Ty nodded. “With due respect for Bard and his kin, it would have been better if the first Spacers they encountered had been Dinans.”

“What of the Neoanders?” Einstein asked.

It took Ty a moment to follow. “Hmm. If they saw the Diggers while the Diggers were seeing them, they’d have reported it.”

“Red knew about the Diggers. Maybe a long time ago.”

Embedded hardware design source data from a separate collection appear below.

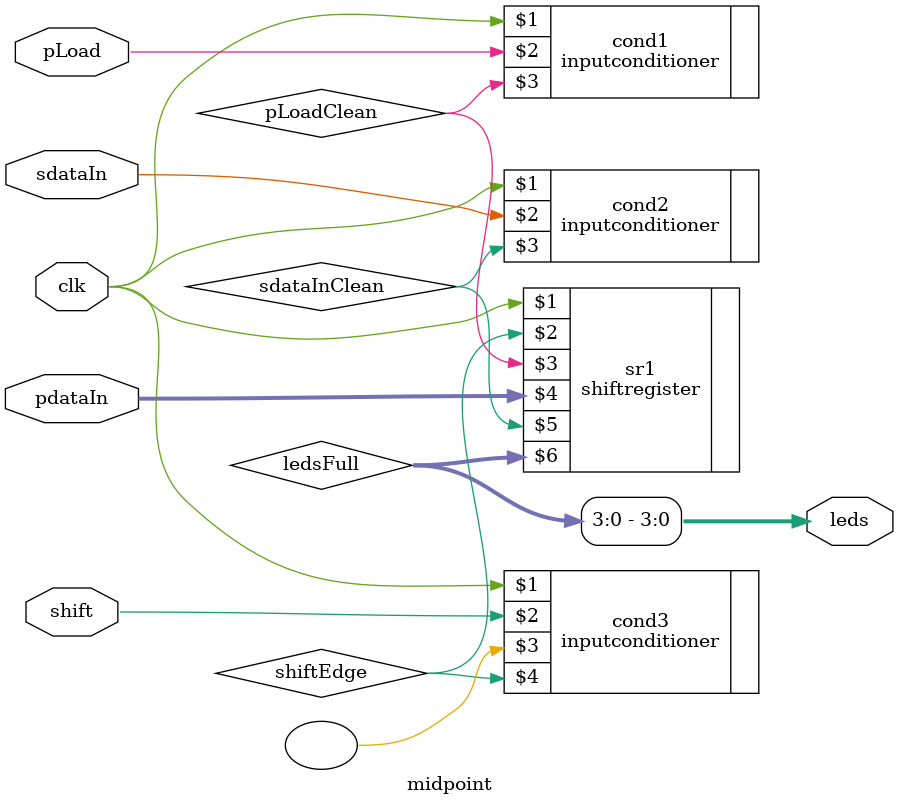
<source format=v>

`include "inputconditioner.v"
`include "shiftregister.v"

module hw_wrapper(
	input clk,
	input [3:0] sw,
	input [3:0] btn,
	output [3:0] led
);
	
	midpoint device(clk, btn[0], 8'hA5, sw[1], sw[0], led);
endmodule


module midpoint(
	input clk,
	input pLoad,
	input [7:0] pdataIn,
	input shift,
	input sdataIn,
	output [3:0] leds
);
	
	wire pLoadClean, sdataInClean, shiftEdge;
	wire [7:0] ledsFull;

	inputconditioner cond1(clk, pLoad, pLoadClean, , );
	inputconditioner cond2(clk, sdataIn, sdataInClean, , );
	inputconditioner cond3(clk, shift, , shiftEdge, );

	shiftregister #(8) sr1(clk, shiftEdge, pLoadClean, pdataIn, sdataInClean, ledsFull, );
	assign leds = ledsFull[7:0];

endmodule

</source>
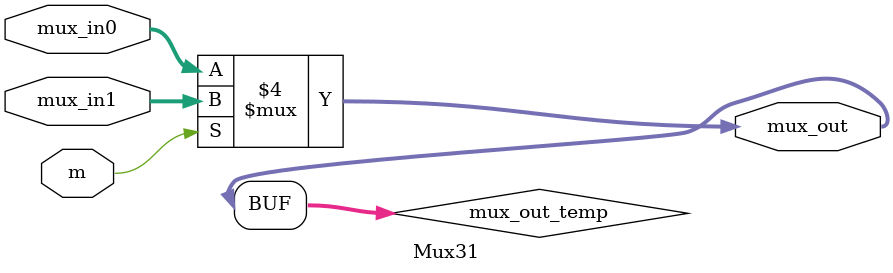
<source format=v>
`timescale 1ns / 1ps
module Mux31(
	input [31:0] mux_in0,  // 4 Î»ÊäÈë a
	input [31:0] mux_in1,  // 4 Î»ÊäÈë b
	input m,  // 1 Î»ÊäÈë£¬µ± s=0 Ê± r µÄÖµµÈÓÚ a£¬s=1 Ê± r µÄÖµµÈÓÚ b
	output [31:0]  mux_out// 4 Î»Êä³ö£¬ÏàÓ¦Î»µÄÖµÓÉ a b s µÄÖµÈ·¶¨
	);

	reg [31:0] mux_out_temp;
	assign mux_out = mux_out_temp;

	always @(mux_in0 or mux_in1 or m) begin
		if (m == 0)
			mux_out_temp = mux_in0;
		else
			mux_out_temp = mux_in1;
	end

endmodule

</source>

“Knew, or at least suspected,” Ty agreed. He could feel parts of his brain relaxing as the mystery dissolved. “They put their intelligence assets to work on it. Ariane started sniffing around for clues. Used her connections to Survey for all they were worth. Pulled strings to get assigned to the Seven. And brought home the prize.”

“If you want to think of Marge as a prize,” Einstein responded. Searching the boy’s face in firelight, Ty couldn’t tell whether this was deadpan humor or just more social cluelessness. It didn’t matter though.

“The Pingers!” Einstein called out, as if it were obviously the next topic.

“Sonar Taxlaw said they were sea people—before Donno shut her up,” Ty said.

“Do you think he beats her?” Einstein asked.

It was such an emotional can of worms that Ty considered it carefully before answering. Once in his life, before the war, he had fallen for a girl as quickly as Einstein had for Sonar Taxlaw. That one brief experience with stupid blind love sufficed to make it possible for him to acknowledge its reality and respect its power.